-- TASK TO COMPLETE --
Every line that contains the word "depression" is to be copied from the listing.

(INFORMATION GIVEN begins)

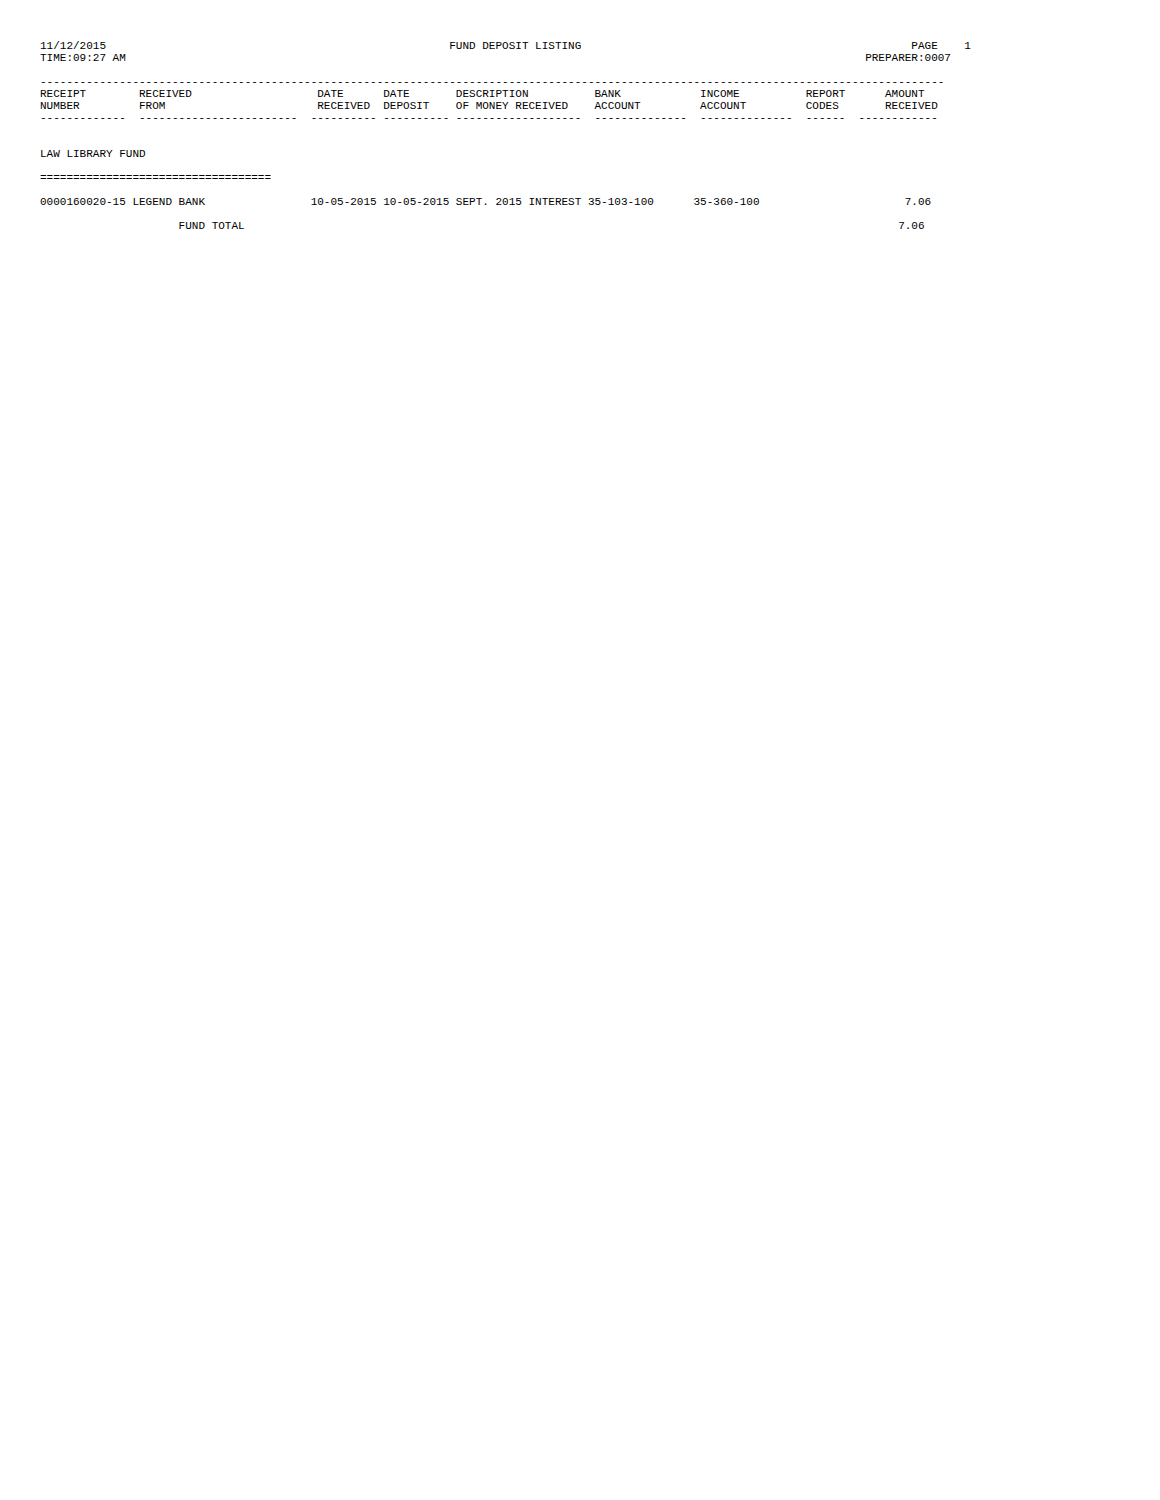11/12/2015                                                    FUND DEPOSIT LISTING                                                  PAGE    1
TIME:09:27 AM                                                                                                                PREPARER:0007

-----------------------------------------------------------------------------------------------------------------------------------------
RECEIPT        RECEIVED                   DATE      DATE       DESCRIPTION          BANK            INCOME          REPORT      AMOUNT
NUMBER         FROM                       RECEIVED  DEPOSIT    OF MONEY RECEIVED    ACCOUNT         ACCOUNT         CODES       RECEIVED
-------------  ------------------------  ---------- ---------- -------------------  --------------  --------------  ------  ------------


LAW LIBRARY FUND

===================================

0000160020-15 LEGEND BANK                10-05-2015 10-05-2015 SEPT. 2015 INTEREST 35-103-100      35-360-100                      7.06

                     FUND TOTAL                                                                                                   7.06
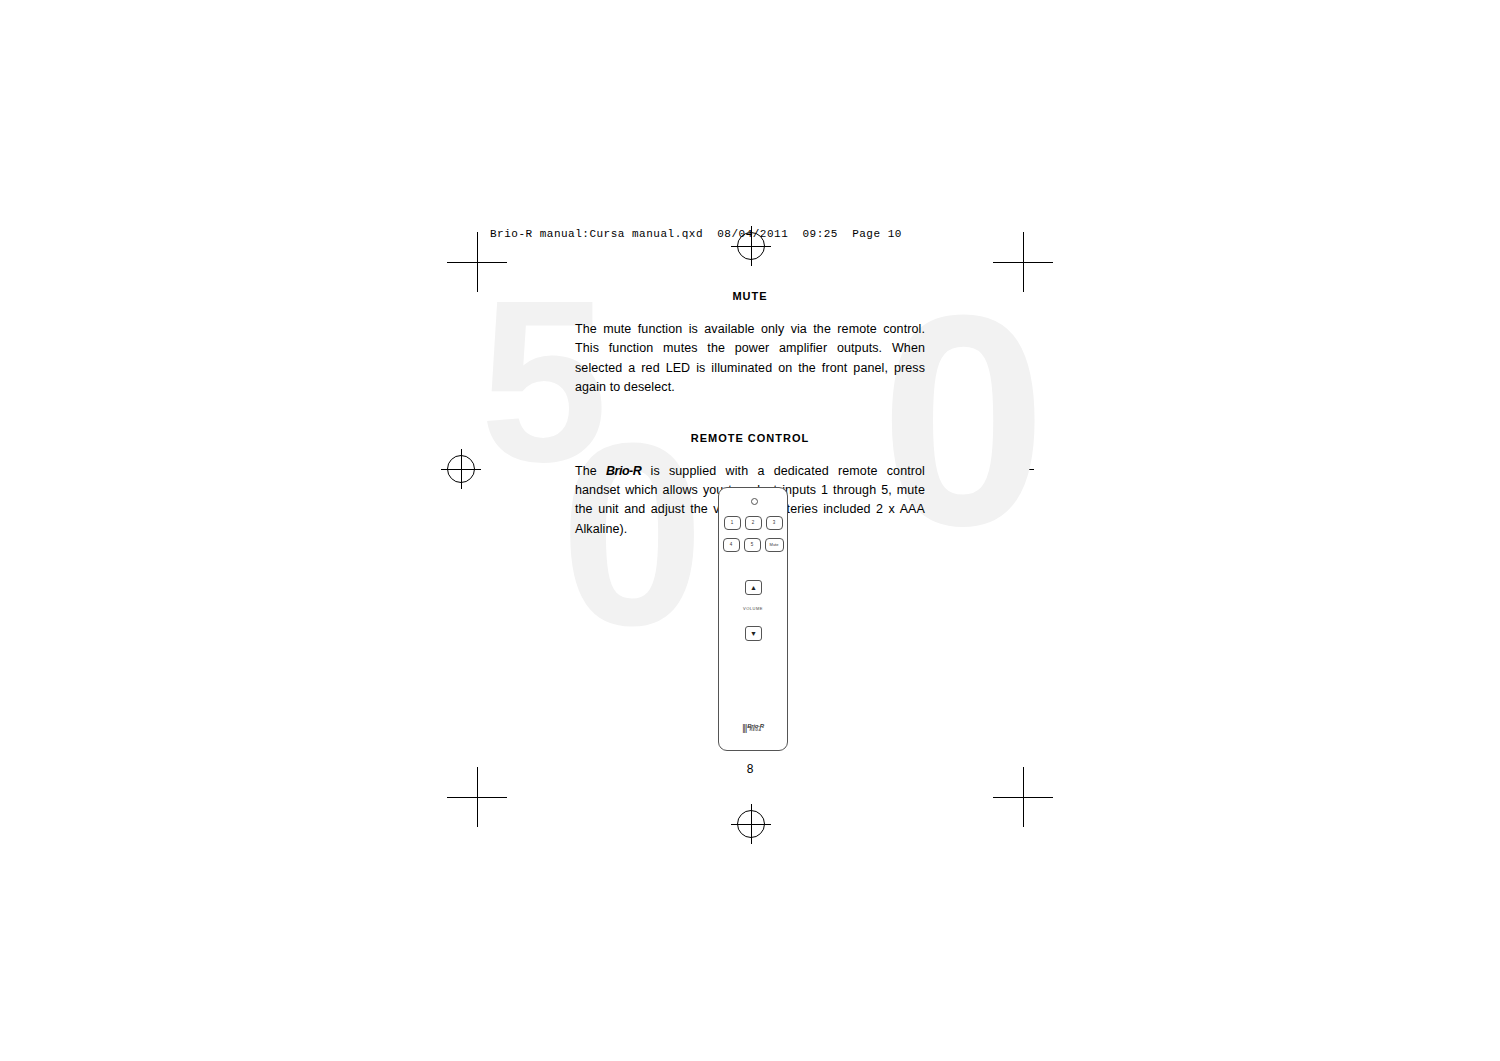Brio-R manual:Cursa manual.qxd 08/04/2011 09:25 Page 10
5
0
0
MUTE
The mute function is available only via the remote control. This function mutes the power amplifier outputs. When selected a red LED is illuminated on the front panel, press again to deselect.
REMOTE CONTROL
The Brio-R is supplied with a dedicated remote control handset which allows you to select inputs 1 through 5, mute the unit and adjust the volume. (Batteries included 2 x AAA Alkaline).
1
2
3
4
5
Mute
▲
VOLUME
▼
|||Brio-RREGA
8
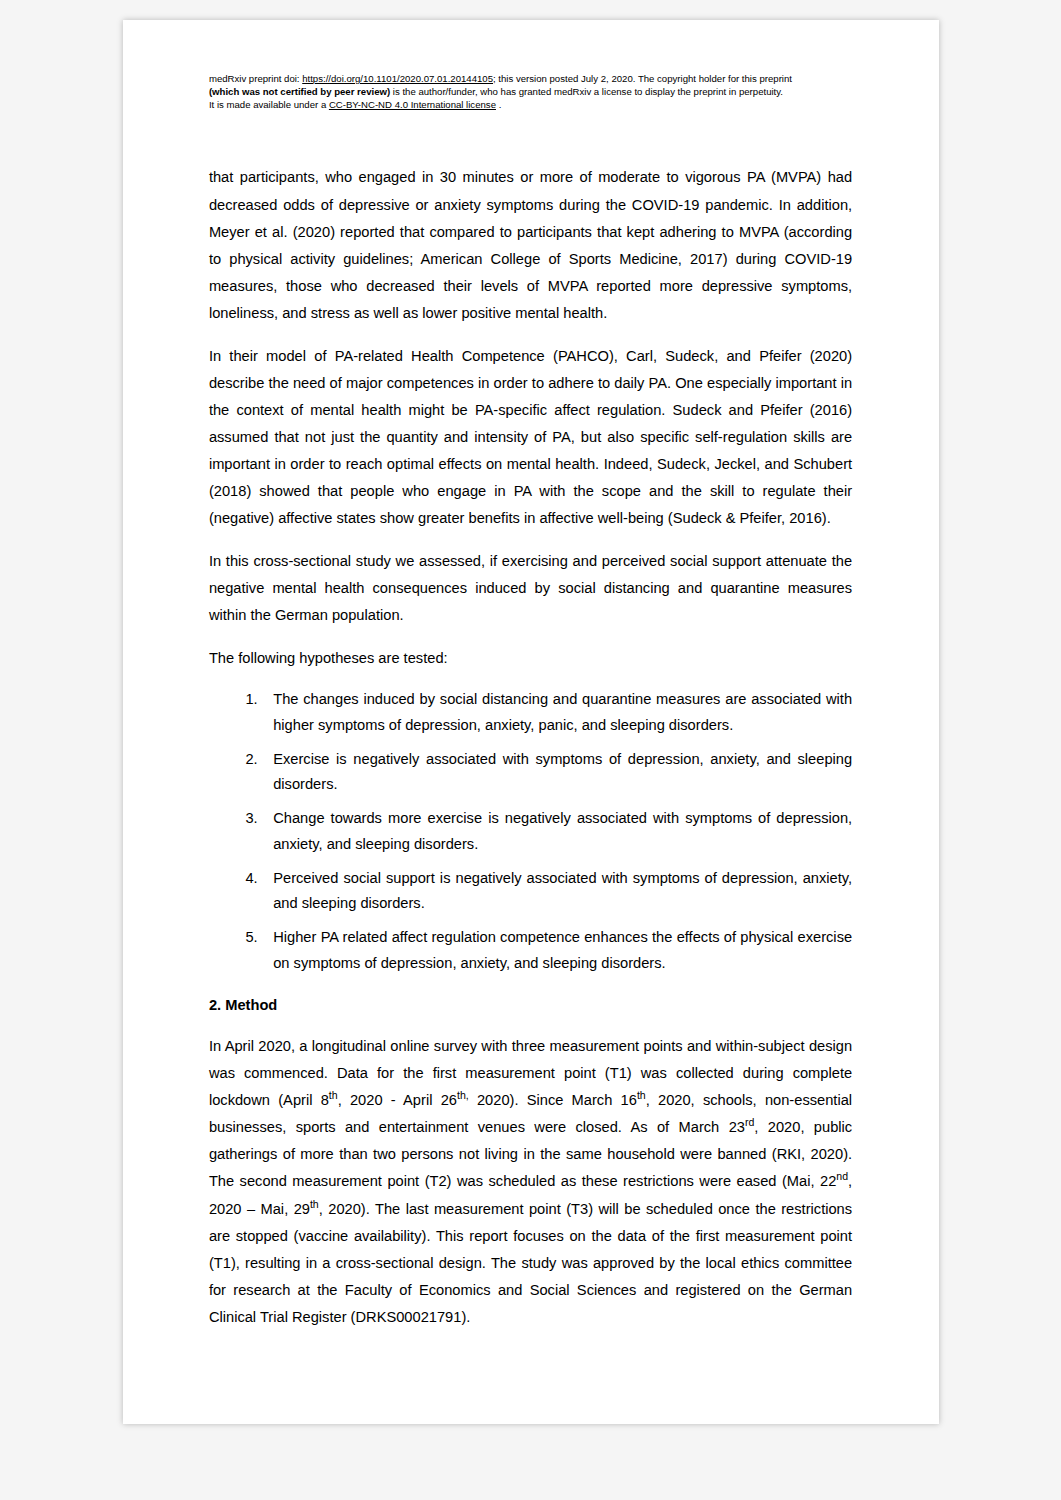medRxiv preprint doi: https://doi.org/10.1101/2020.07.01.20144105; this version posted July 2, 2020. The copyright holder for this preprint
(which was not certified by peer review) is the author/funder, who has granted medRxiv a license to display the preprint in perpetuity.
It is made available under a CC-BY-NC-ND 4.0 International license .
that participants, who engaged in 30 minutes or more of moderate to vigorous PA (MVPA) had decreased odds of depressive or anxiety symptoms during the COVID-19 pandemic. In addition, Meyer et al. (2020) reported that compared to participants that kept adhering to MVPA (according to physical activity guidelines; American College of Sports Medicine, 2017) during COVID-19 measures, those who decreased their levels of MVPA reported more depressive symptoms, loneliness, and stress as well as lower positive mental health.
In their model of PA-related Health Competence (PAHCO), Carl, Sudeck, and Pfeifer (2020) describe the need of major competences in order to adhere to daily PA. One especially important in the context of mental health might be PA-specific affect regulation. Sudeck and Pfeifer (2016) assumed that not just the quantity and intensity of PA, but also specific self-regulation skills are important in order to reach optimal effects on mental health. Indeed, Sudeck, Jeckel, and Schubert (2018) showed that people who engage in PA with the scope and the skill to regulate their (negative) affective states show greater benefits in affective well-being (Sudeck & Pfeifer, 2016).
In this cross-sectional study we assessed, if exercising and perceived social support attenuate the negative mental health consequences induced by social distancing and quarantine measures within the German population.
The following hypotheses are tested:
The changes induced by social distancing and quarantine measures are associated with higher symptoms of depression, anxiety, panic, and sleeping disorders.
Exercise is negatively associated with symptoms of depression, anxiety, and sleeping disorders.
Change towards more exercise is negatively associated with symptoms of depression, anxiety, and sleeping disorders.
Perceived social support is negatively associated with symptoms of depression, anxiety, and sleeping disorders.
Higher PA related affect regulation competence enhances the effects of physical exercise on symptoms of depression, anxiety, and sleeping disorders.
2. Method
In April 2020, a longitudinal online survey with three measurement points and within-subject design was commenced. Data for the first measurement point (T1) was collected during complete lockdown (April 8th, 2020 - April 26th, 2020). Since March 16th, 2020, schools, non-essential businesses, sports and entertainment venues were closed. As of March 23rd, 2020, public gatherings of more than two persons not living in the same household were banned (RKI, 2020). The second measurement point (T2) was scheduled as these restrictions were eased (Mai, 22nd, 2020 – Mai, 29th, 2020). The last measurement point (T3) will be scheduled once the restrictions are stopped (vaccine availability). This report focuses on the data of the first measurement point (T1), resulting in a cross-sectional design. The study was approved by the local ethics committee for research at the Faculty of Economics and Social Sciences and registered on the German Clinical Trial Register (DRKS00021791).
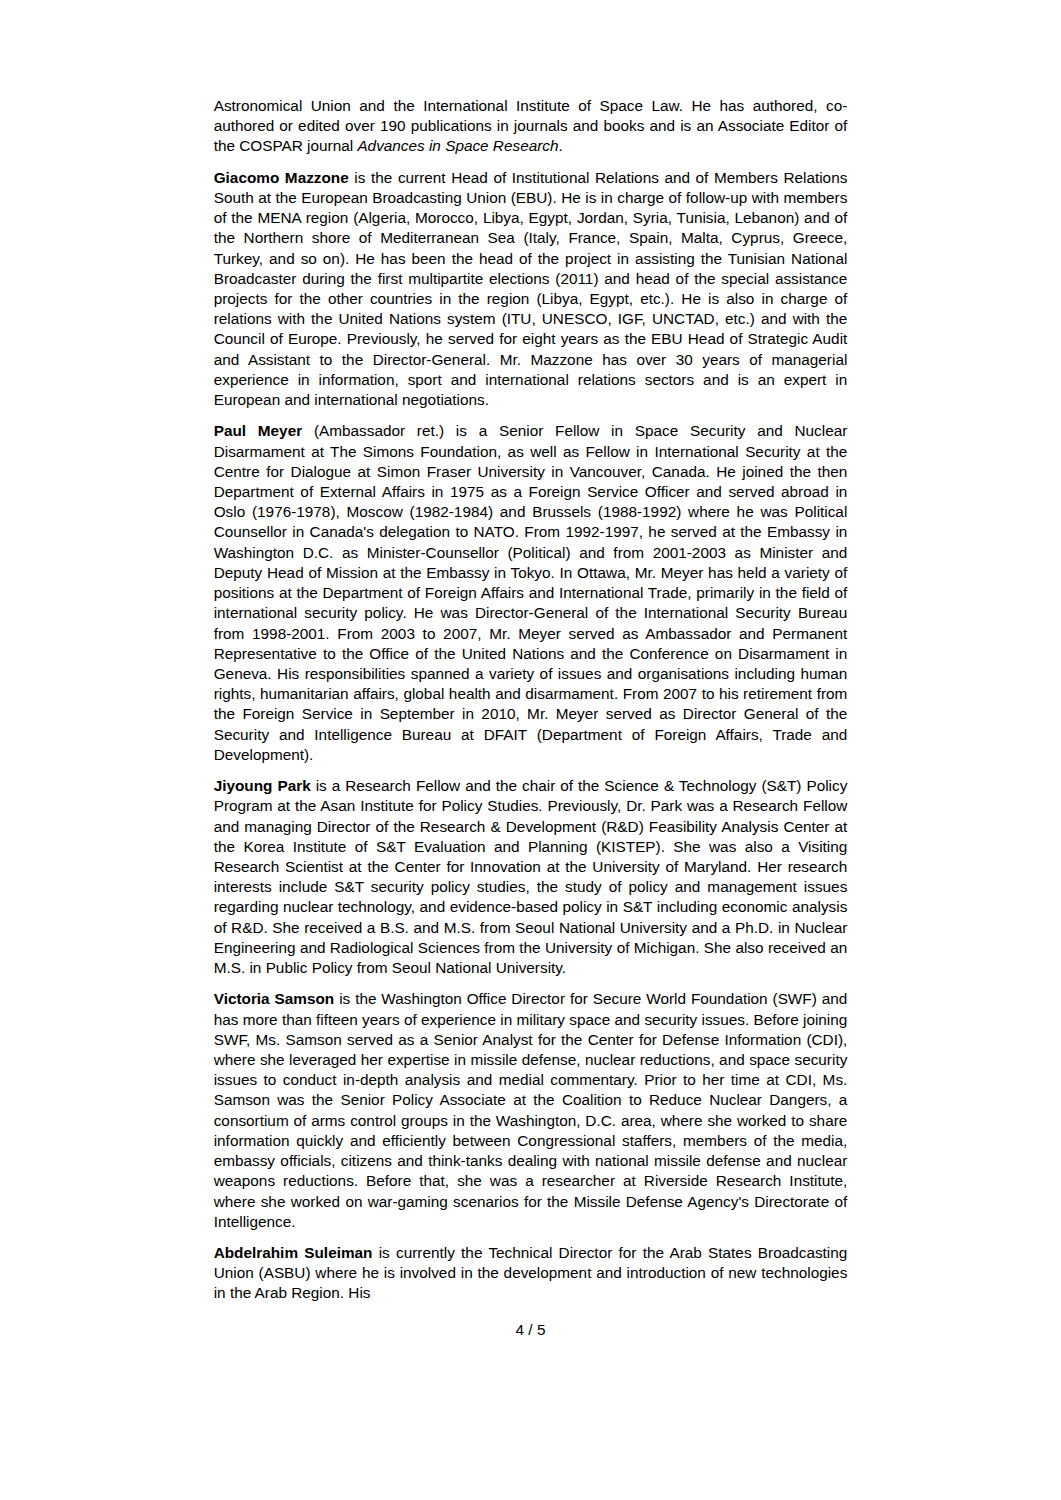Astronomical Union and the International Institute of Space Law. He has authored, co-authored or edited over 190 publications in journals and books and is an Associate Editor of the COSPAR journal Advances in Space Research.
Giacomo Mazzone is the current Head of Institutional Relations and of Members Relations South at the European Broadcasting Union (EBU). He is in charge of follow-up with members of the MENA region (Algeria, Morocco, Libya, Egypt, Jordan, Syria, Tunisia, Lebanon) and of the Northern shore of Mediterranean Sea (Italy, France, Spain, Malta, Cyprus, Greece, Turkey, and so on). He has been the head of the project in assisting the Tunisian National Broadcaster during the first multipartite elections (2011) and head of the special assistance projects for the other countries in the region (Libya, Egypt, etc.). He is also in charge of relations with the United Nations system (ITU, UNESCO, IGF, UNCTAD, etc.) and with the Council of Europe. Previously, he served for eight years as the EBU Head of Strategic Audit and Assistant to the Director-General. Mr. Mazzone has over 30 years of managerial experience in information, sport and international relations sectors and is an expert in European and international negotiations.
Paul Meyer (Ambassador ret.) is a Senior Fellow in Space Security and Nuclear Disarmament at The Simons Foundation, as well as Fellow in International Security at the Centre for Dialogue at Simon Fraser University in Vancouver, Canada. He joined the then Department of External Affairs in 1975 as a Foreign Service Officer and served abroad in Oslo (1976-1978), Moscow (1982-1984) and Brussels (1988-1992) where he was Political Counsellor in Canada's delegation to NATO. From 1992-1997, he served at the Embassy in Washington D.C. as Minister-Counsellor (Political) and from 2001-2003 as Minister and Deputy Head of Mission at the Embassy in Tokyo. In Ottawa, Mr. Meyer has held a variety of positions at the Department of Foreign Affairs and International Trade, primarily in the field of international security policy. He was Director-General of the International Security Bureau from 1998-2001. From 2003 to 2007, Mr. Meyer served as Ambassador and Permanent Representative to the Office of the United Nations and the Conference on Disarmament in Geneva. His responsibilities spanned a variety of issues and organisations including human rights, humanitarian affairs, global health and disarmament. From 2007 to his retirement from the Foreign Service in September in 2010, Mr. Meyer served as Director General of the Security and Intelligence Bureau at DFAIT (Department of Foreign Affairs, Trade and Development).
Jiyoung Park is a Research Fellow and the chair of the Science & Technology (S&T) Policy Program at the Asan Institute for Policy Studies. Previously, Dr. Park was a Research Fellow and managing Director of the Research & Development (R&D) Feasibility Analysis Center at the Korea Institute of S&T Evaluation and Planning (KISTEP). She was also a Visiting Research Scientist at the Center for Innovation at the University of Maryland. Her research interests include S&T security policy studies, the study of policy and management issues regarding nuclear technology, and evidence-based policy in S&T including economic analysis of R&D. She received a B.S. and M.S. from Seoul National University and a Ph.D. in Nuclear Engineering and Radiological Sciences from the University of Michigan. She also received an M.S. in Public Policy from Seoul National University.
Victoria Samson is the Washington Office Director for Secure World Foundation (SWF) and has more than fifteen years of experience in military space and security issues. Before joining SWF, Ms. Samson served as a Senior Analyst for the Center for Defense Information (CDI), where she leveraged her expertise in missile defense, nuclear reductions, and space security issues to conduct in-depth analysis and medial commentary. Prior to her time at CDI, Ms. Samson was the Senior Policy Associate at the Coalition to Reduce Nuclear Dangers, a consortium of arms control groups in the Washington, D.C. area, where she worked to share information quickly and efficiently between Congressional staffers, members of the media, embassy officials, citizens and think-tanks dealing with national missile defense and nuclear weapons reductions. Before that, she was a researcher at Riverside Research Institute, where she worked on war-gaming scenarios for the Missile Defense Agency's Directorate of Intelligence.
Abdelrahim Suleiman is currently the Technical Director for the Arab States Broadcasting Union (ASBU) where he is involved in the development and introduction of new technologies in the Arab Region. His
4 / 5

(INFORMATION GIVEN ends)

-- RESULT OF THE TASK --
The changes induced by social distancing and quarantine measures are associated with higher symptoms of depression, anxiety, panic, and sleeping disorders.
Exercise is negatively associated with symptoms of depression, anxiety, and sleeping disorders.
Change towards more exercise is negatively associated with symptoms of depression, anxiety, and sleeping disorders.
Perceived social support is negatively associated with symptoms of depression, anxiety, and sleeping disorders.
Higher PA related affect regulation competence enhances the effects of physical exercise on symptoms of depression, anxiety, and sleeping disorders.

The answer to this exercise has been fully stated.